Cette formulation poétique avait trouvé une traduction plus terre à terre à la mi-novembre quand a été signé le Partenariat Economique Régional Global (RCEP) par dix pays : ceux de l’ASEAN, la Chine, la Corée du Sud, l’Australie, la Nouvelle Zélande et le Japon. Cet accord préfigure une forme de marché commun de la zone Asie Pacifique – sans les Etats-Unis depuis le rejet par le Président Trump du Partenariat Trans Pacifique / TPP élaboré sous son prédécesseur à la Maison Blanche. Il a été considéré par beaucoup en Europe comme la manifestation d’une victoire éclatante de la Chine, mais le point de vue est différent à Tokyo. Le RCEP est d’abord l’aboutissement de plusieurs projets menés par la Chine (celui dit ASEAN +3), le Japon (celui dit ASEAN+6) et l’ASEAN à l’initiative du projet signé. De plus le Japon a établi depuis l’après-guerre mondiale des liens forts avec les pays de l’ASEAN et renforcés à partir des années 60, ce qui traduisait politiquement la doctrine FUKUDA. Après la signature du RCEP, les rumeurs ont annoncé que la Chine pourrait rejoindre le partenariat transpacifique global et progressiste conclu en 2018 pour succéder au défunt TPP et que la diplomatie nippone souhaiterait convaincre l’Inde de rejoindre le RCEP.
Le pragmatisme commercial japonais a trouvé une autre manifestation avec l’annonce à la mi-septembre, de la signature prochaine d’un accord commercial avec Londres, le premier post-Brexit conclu par le Royaume-Uni, et visant à compléter celui existant avec l’Union Européenne. Cet accord, « historique » selon Boris Johnson, était important pour Tokyo car le Japon a toujours fait preuve d’une vive inquiétude à l’égard du Brexit au motif que dans les années 1980 le Royaume-Uni a été la tête de pont de sa présence en Europe, notamment pour son industrie automobile et ses activités financières, au côté de ses implantations en Allemagne, dans le Benelux et en France.

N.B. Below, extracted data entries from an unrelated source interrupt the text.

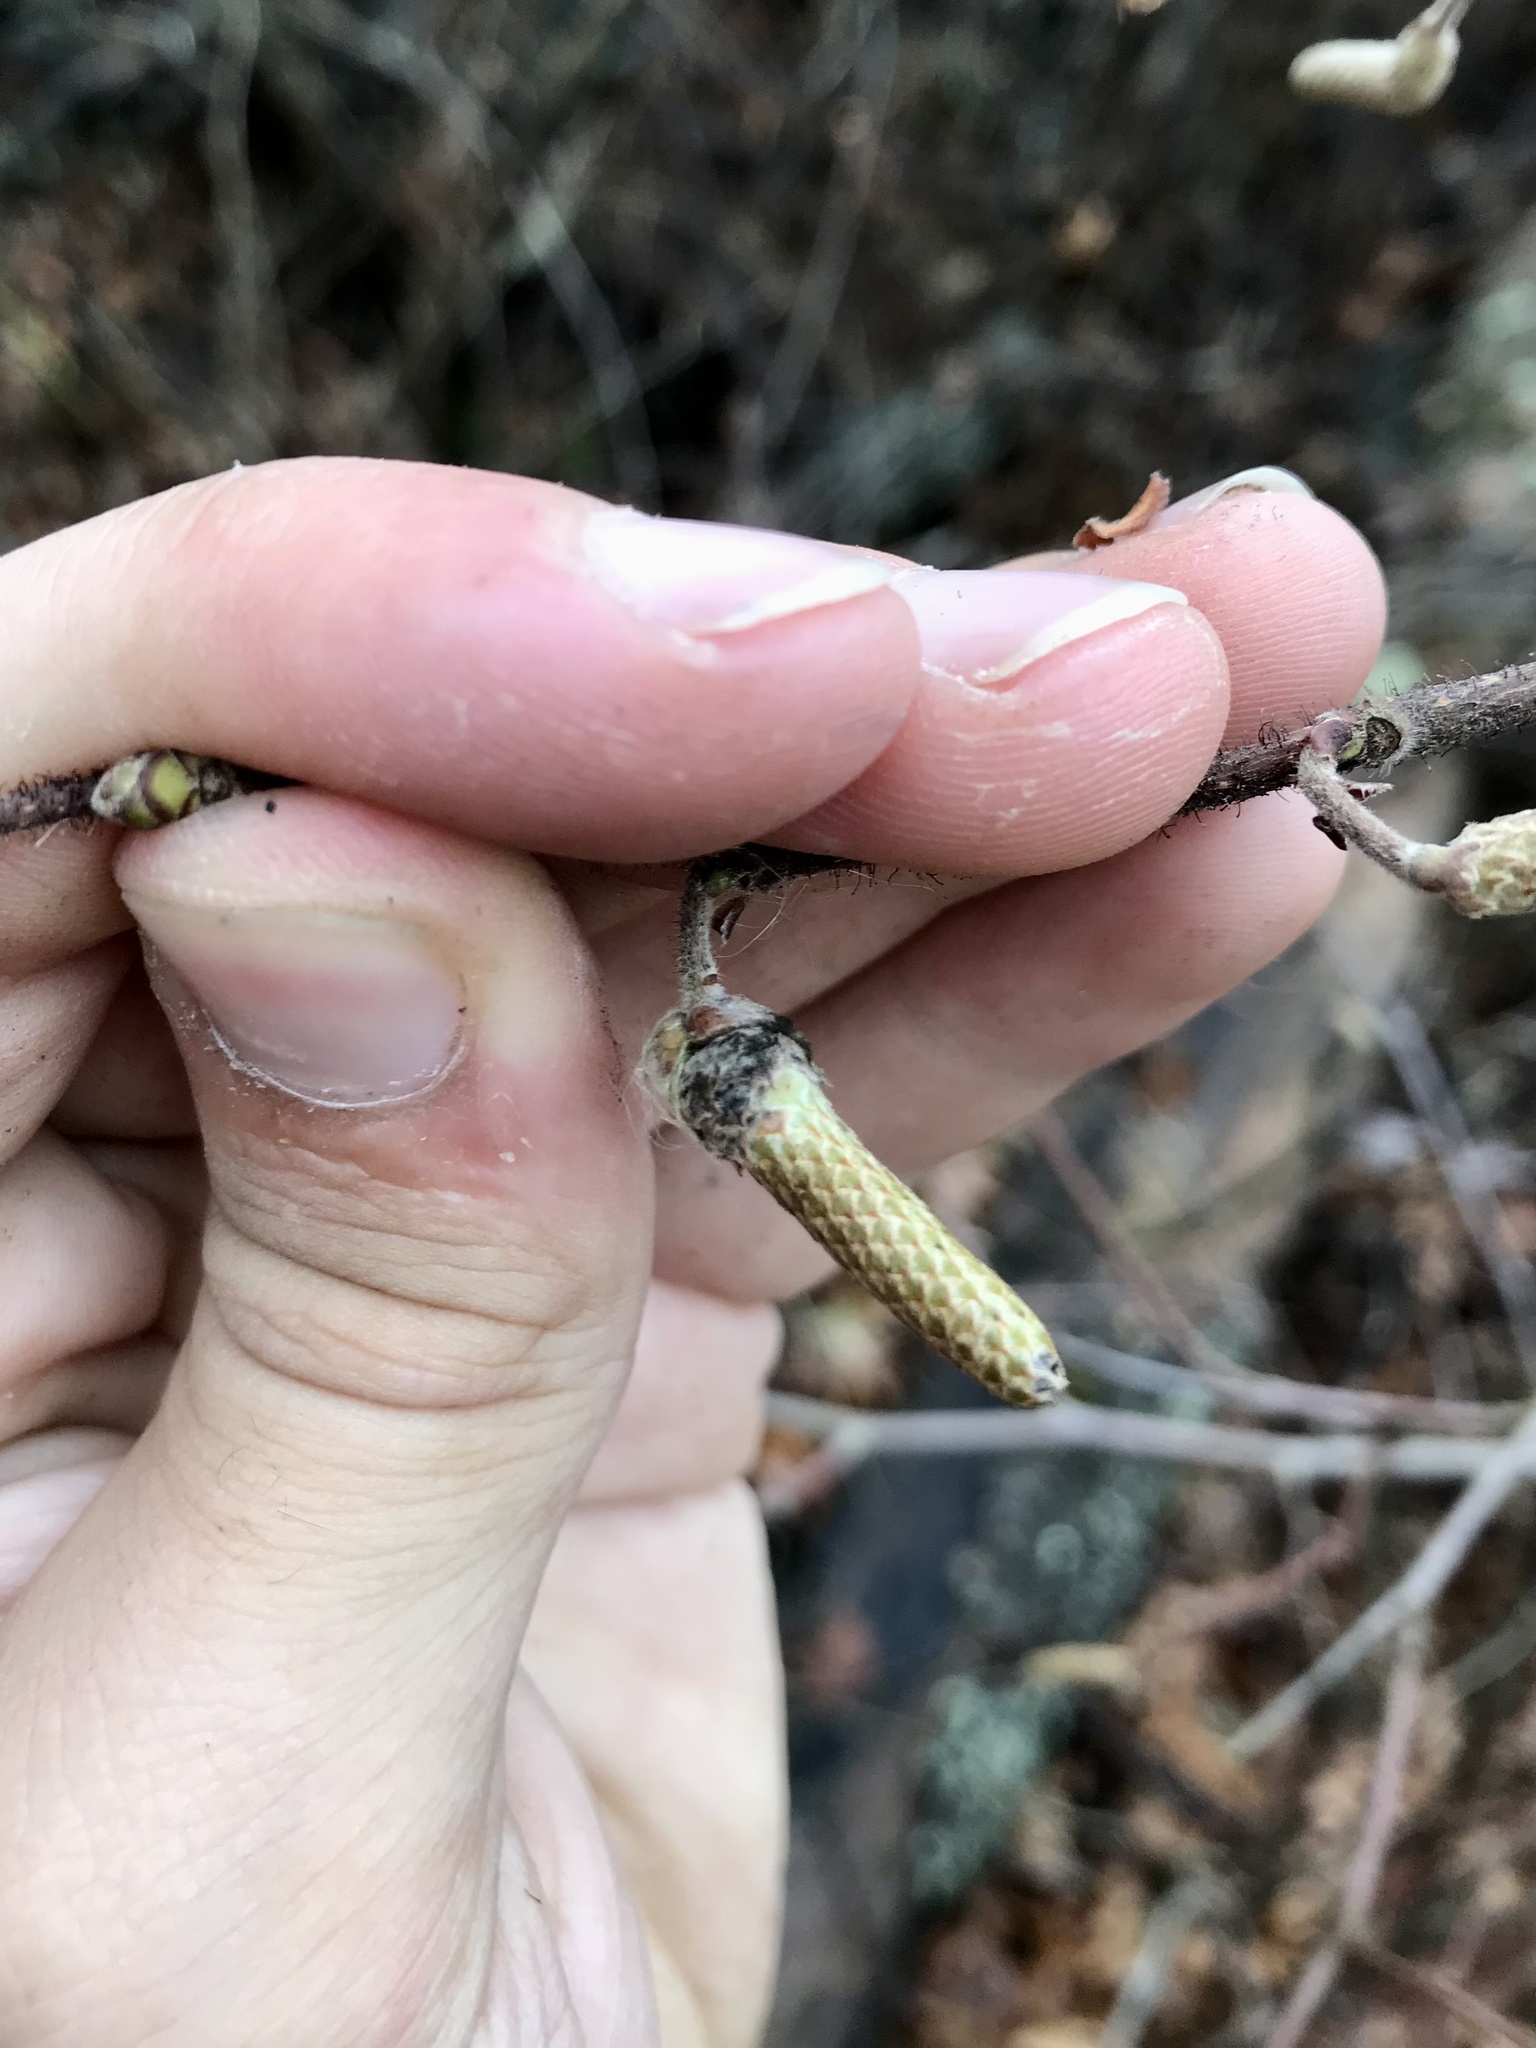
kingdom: Animalia
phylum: Arthropoda
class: Insecta
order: Diptera
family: Cecidomyiidae
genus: Contarinia
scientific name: Contarinia
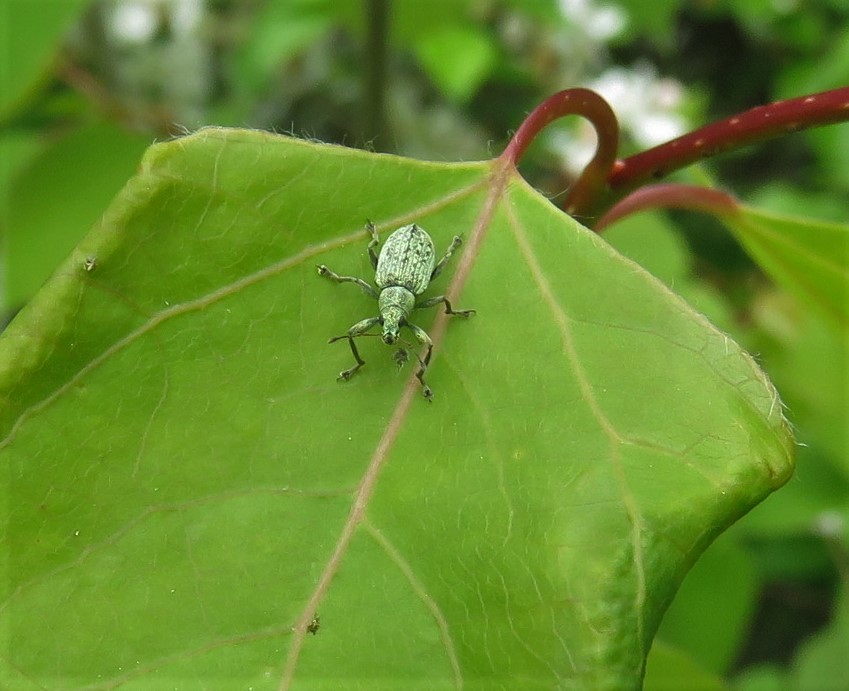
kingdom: Animalia
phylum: Arthropoda
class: Insecta
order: Coleoptera
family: Curculionidae
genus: Polydrusus
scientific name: Polydrusus cervinus
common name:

Un pays ne bénéficie cependant pas du même pragmatisme jusqu’à présent : la Corée du Sud avec laquelle Yoshihide SUGA continue la politique de fermeté de Shinzo ABE. Le Président MOON Jae-in a adressé très vite une lettre courtoise de félicitations au nouveau PM japonais dès son arrivée au pouvoir mais depuis lors rien n’a vraiment évolué sur le fond entre les deux pays. Toutefois il faut noter la nomination au poste d’ambassadeur à Tokyo de KANG Chang-il (68 ans), proche du Président ; diplômé de l’université de Tokyo et ex-président de l’union des parlementaires sud-coréens, bon connaisseur du Japon il peut jouer un rôle significatif dans les relations bilatérales ; un changement d’ambassadeur japonais à Séoul est également en cours dans le cadre d’un mouvement diplomatique.
Au total c’est une forte continuité avec le gouvernement ABE qui caractérise les premiers mois du gouvernement SUGA. Il bénéficie aujourd’hui d’un soutien de l’opinion publique fort (longtemps à 55~60% selon les sondages, mais qui vient de chuter à 42%) sans doute plus par défaut que par enthousiasme. Son avenir et sa pérennité seront principalement dictés par l’évolution de la crise de la COVID-19 tant dans ses aspects sanitaires qu’économiques plus que par d’autres considérations. La population japonaise a en effet pleinement conscience que la situation du pays est à la fois moins compromise et dégradée qu’en Europe et aux Etats-Unis, protégée de l’extérieur par une quasi-fermeture des frontières, mais a aussi le sentiment des aléas et faiblesses actuelles du système de santé nippon, ainsi que des performances de plusieurs voisins asiatiques.